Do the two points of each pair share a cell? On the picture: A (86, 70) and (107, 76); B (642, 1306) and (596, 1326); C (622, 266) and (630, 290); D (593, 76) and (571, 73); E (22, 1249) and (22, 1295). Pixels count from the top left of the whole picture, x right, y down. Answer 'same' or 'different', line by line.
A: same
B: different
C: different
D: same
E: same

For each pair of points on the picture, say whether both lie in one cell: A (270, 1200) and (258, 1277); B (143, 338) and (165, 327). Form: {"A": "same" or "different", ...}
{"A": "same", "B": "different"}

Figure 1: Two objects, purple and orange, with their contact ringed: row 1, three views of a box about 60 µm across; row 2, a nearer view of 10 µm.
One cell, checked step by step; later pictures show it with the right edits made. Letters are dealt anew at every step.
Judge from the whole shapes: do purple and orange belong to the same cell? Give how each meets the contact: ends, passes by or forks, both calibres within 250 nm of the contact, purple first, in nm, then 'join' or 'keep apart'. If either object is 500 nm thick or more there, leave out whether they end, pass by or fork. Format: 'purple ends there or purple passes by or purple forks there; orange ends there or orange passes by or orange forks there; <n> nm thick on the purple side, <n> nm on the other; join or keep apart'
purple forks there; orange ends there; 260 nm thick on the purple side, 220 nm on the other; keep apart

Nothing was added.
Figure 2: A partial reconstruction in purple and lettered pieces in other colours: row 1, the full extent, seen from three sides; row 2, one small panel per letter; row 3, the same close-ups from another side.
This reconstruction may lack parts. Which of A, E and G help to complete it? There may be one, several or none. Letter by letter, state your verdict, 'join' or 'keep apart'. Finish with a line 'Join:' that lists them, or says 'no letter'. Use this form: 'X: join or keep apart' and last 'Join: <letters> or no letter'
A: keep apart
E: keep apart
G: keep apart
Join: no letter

**Your assignment:** Retype, in the same exact form, the lines of the material above from the line holding "One cell, checked" through the line holding "Nothing was added.".

**Output of the exercise:**
One cell, checked step by step; later pictures show it with the right edits made. Letters are dealt anew at every step.
Judge from the whole shapes: do purple and orange belong to the same cell? Give how each meets the contact: ends, passes by or forks, both calibres within 250 nm of the contact, purple first, in nm, then 'join' or 'keep apart'. If either object is 500 nm thick or more there, leave out whether they end, pass by or fork. Format: 'purple ends there or purple passes by or purple forks there; orange ends there or orange passes by or orange forks there; <n> nm thick on the purple side, <n> nm on the other; join or keep apart'
purple forks there; orange ends there; 260 nm thick on the purple side, 220 nm on the other; keep apart

Nothing was added.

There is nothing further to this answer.